The new app brings with it a new icon. Since the early days, YouTube always rocked the black You, followed by the white Tube in a rounded red rectangle. Now, the logo features a red play button—the company's most iconic signifier—next to the word YouTube.

On desktop, the new design updates the look more than it changes the experience. Instead of the white boxes on gray backgrounds, you choose between a clean white display or a new dark, cinematic theme, each with new, simplified typography. The whole page breathes a little better than before, and the new look hues to Google's Material Design guidelines.

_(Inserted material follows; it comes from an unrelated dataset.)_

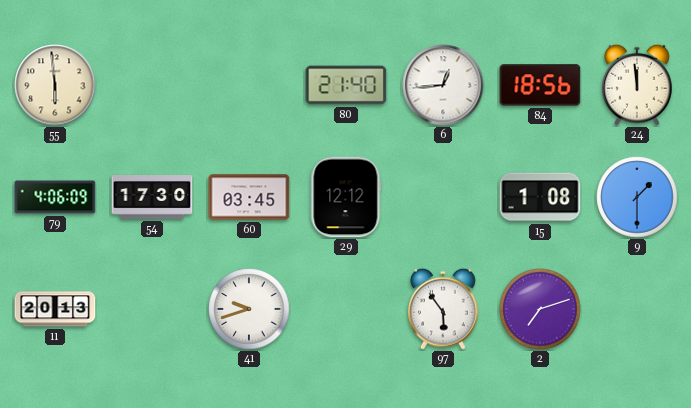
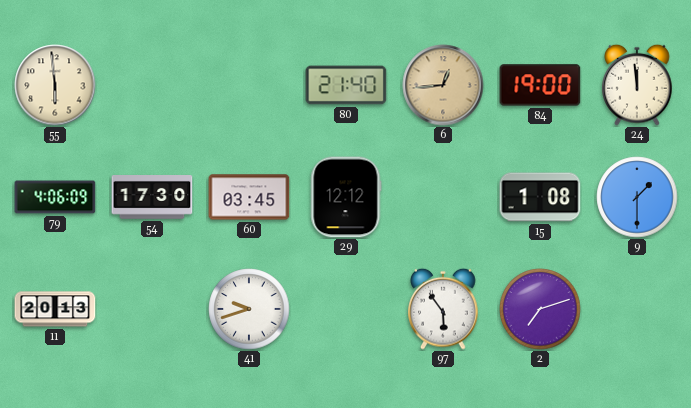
6 dial: white -> champagne
84: 18:56 -> 19:00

The whole point of the redesign is to take YouTube out of your experience on YouTube. You should be focused only on the video you're watching, not the UI around it or the recommendation engine behind it. (Definitely not the server load you're causing with a 40th view of "Look What You Made Me Do.") These changes feel like a real step in that direction. It gets the cruft out of the way, makes more kinds of videos feel native, and even helps you find new stuff to watch. Throw on Dark Theme, and undead T-Swift feels even more dramatic.

YouTube says the new products are built on a new framework that enables the team to build new stuff even faster. Given that everything about video changes constantly, they'll need to. People are recording, streaming, watching, commenting, and searching in new ways. YouTube can only be the biggest thing in online video as long as it can keep up.